Thursday, November 29, 2007

User Lockout Pattern in the Membership Provider of ASP.NET 2.0+

With the Provider Framework of ASP.NET 2.0, the Membership Provider was born. All MembershipProviders contain a facility for locking out users when an account login has failed for a certain number of times. You can even specify over what period of time that number is counted up - all in the name of locking! From the article:

"Once locked out, a user may not log in again until his or her account is unlocked."

Why lock user accounts?

The mechanism for locking user accounts is present so that multiple, repeated attempts at a user's account cannot be made by an automated system using a brute-force "attack" to gain access to that user's account within that system.

When does locking user accounts make for problems?

When, you say? Often enough, if you as a web site administrator are at a distance from your users (ie. they're somewhere out on the Internet and not in your office), or if you're that same administrator and are at a distance with your web site (it's not part of your day-to-day), and don't log into it everyday and don't want to deal with these repeated login problems.
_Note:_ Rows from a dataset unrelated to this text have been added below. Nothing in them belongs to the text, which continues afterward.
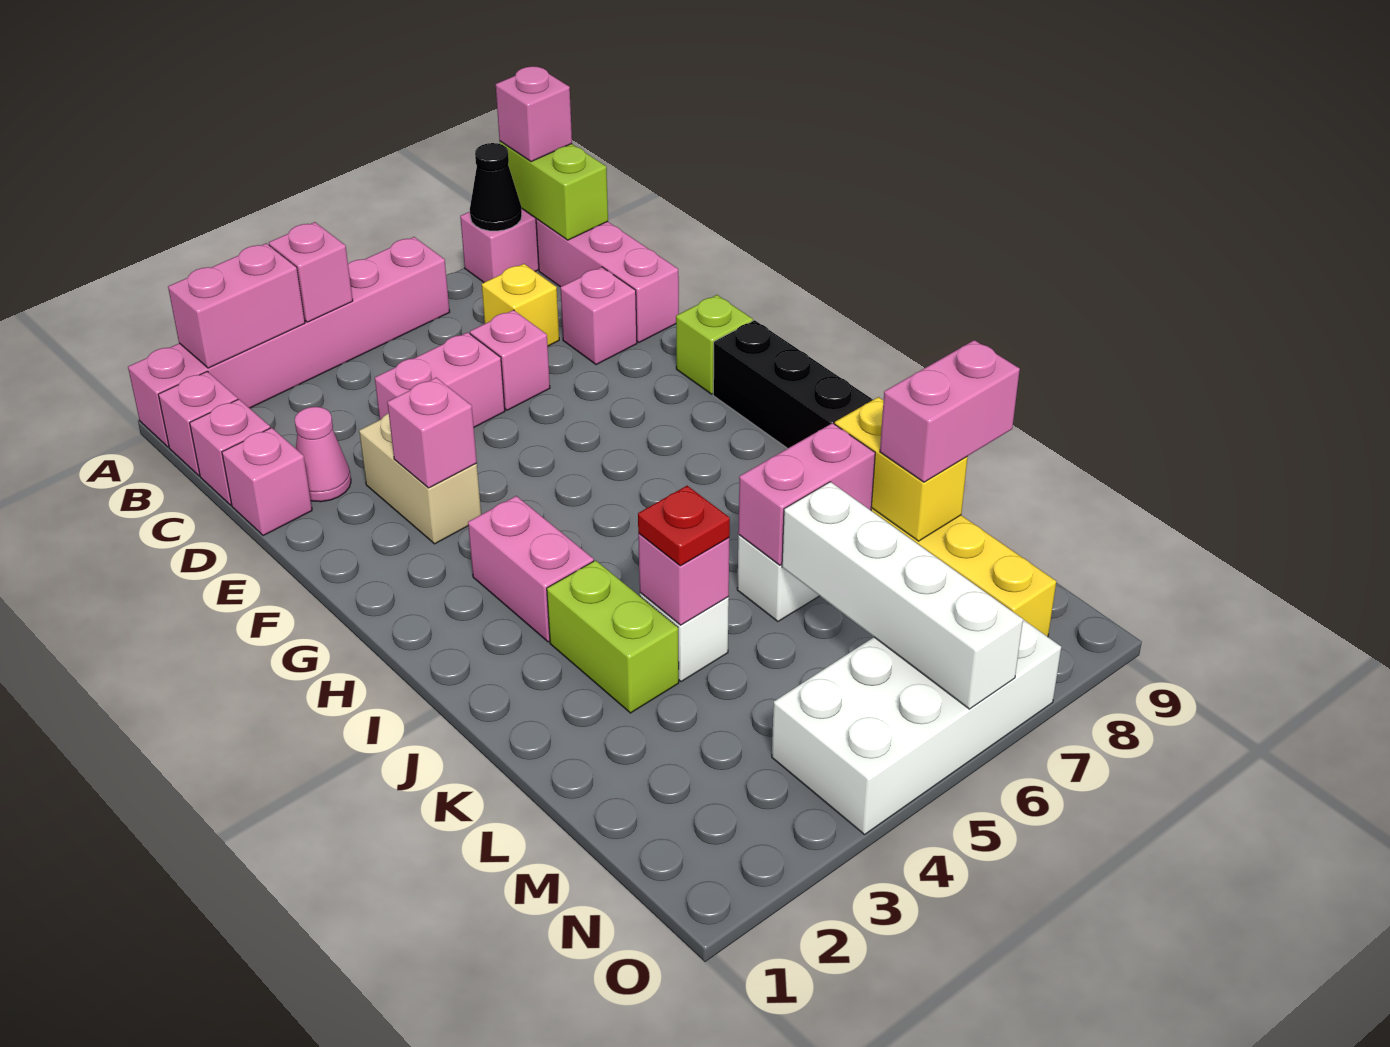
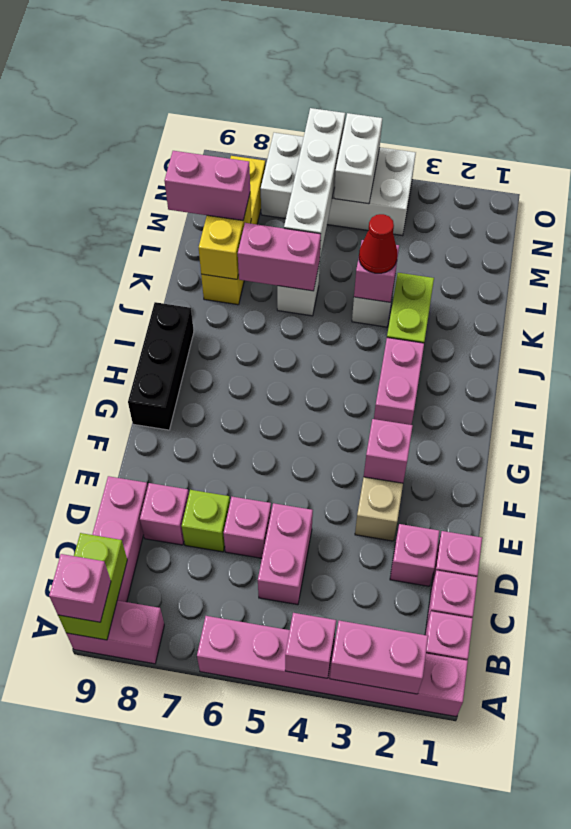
black cone A8 level 2 -> none
yellow brick C7 level 1 -> none
pink cone D2 level 1 -> pink brick D2 level 1
pink brick D4:D5 level 1 -> pink brick C5:D5 level 1
lime brick F9 level 1 -> lime brick D7 level 1
red plate K4 level 3 -> red cone K4 level 3
none -> white brick N5:O5 level 2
The first problem, from what I can see, is that there is no built-in (easy) way to detect/inform the web site user that their account has been locked. And although you might argue this is a security feature (to hide the information from the white hats and the black hats and also all the rest of us), the user is not aware they need to do anything special, and they may not be aware of the login lockout policy that you as an administrator are purveying. So you could end up with frustrated users! And also with frustrated administrators because they (likely) cannot see the users' locked-out status.

What Microsoft doesn't exactly tell us flat-out is that once a user is locked, they can't reset their password using the public reset password form. If you've left all the defaults, your users will simply receive the "We were unable to access your information. Please try again." error message when their account is locked. This is another security "feature" that hides the root cause of the problem from the user.

The second problem is that by having this user lockout feature, you actually leave your web site open to a denial-of-service (DoS) attack. If someone knows a username, they can just punch in random passwords and lock up an account. (This is actually how I tested the unlock feature I was developing when I needed to lock an account.) Not good!

Any Solutions?

Well, the first solution is obviously to configure away the user lockout feature, and set the maxInvalidPasswordAttempts to some really high number, or the passwordAttemptWindow to some really small number, if not both.

I've run into some solutions that implement a custom membership provider that automatically unlocks user accounts. That's not too bad, but the optics are still a bit lacking for the users of the web site. To the user, there is still some sort of magical reason why they can't log in, even if they are using the right password. Hmmph.

Where I was going next with my solution that I was developing was to inform the user of their new locked-out status via email just as the lockout happened. I didn't explore this enough to implement it, but I suspect that the OnLoginError event would be a good place to check the IsLockedOut status of that user. Even then - now you've sent them an email, now what! Tell them to call some administrator? We're making work for ourselves so that we can be on the phone all day with our password-forgetting users? Hmmm!

What is the Ideal Solution?

Where I would really like to go with this is to configure away the lockout feature (as described above) and then to show the user a CAPTCHA image to be verified with each login. This would solve the problem of the automated attack, and it would also prevent the DoS attack that currently exists with the MembershipProviders.

CAPTCHA is however a bit of a nuissance for everyone, and in the case of accessibility, it can be as much of a bummer as being downright illegal. My approach to this would be... Give the user two or three attempts without CAPTCHA, and if they haven't figured it out by then, throw it onto the form so that the user now needs to prove that they are human. This article from Microsoft is on my screen but has yet to be read, looks interesting... An ASP.NET Framework for Human Interactive Proofs

Further than this, it would be nice to have it all wrapped up into a MembershipProvider so that the CAPTCHA component came bundled with and was configurable from within the MembershipProvider framework. If I code it (or find it) I'll post up the solution!

2 comments:

Pete Hurst said...

Hi, I found this article searching for information on the lockout feature, since I have just been locked out of my own account through password reset testing!

The solution you suggest sounds like a far neater and more user-friendly way. In terms of accessibility, many CAPTCHAs provide an audio test in addition to the visual one.

I'm wondering, have you implemented or found a membership provider like this yet?

Andy said...

I don't know, I don't like CAPTCHA that much - it might block machines, but often they block me too, and I'm normal sighted.

Personally, I'd just redesign my login forms to tell the user that they've been locked out, how long they have to wait to login again, and possibly how to get assistance. The first two parts of that you can find out from the MembershipUser and Membership classes respectively and output to the page, and the final part can just be a fixed page - heck, it might even just say 'wait 5 minutes and try again'.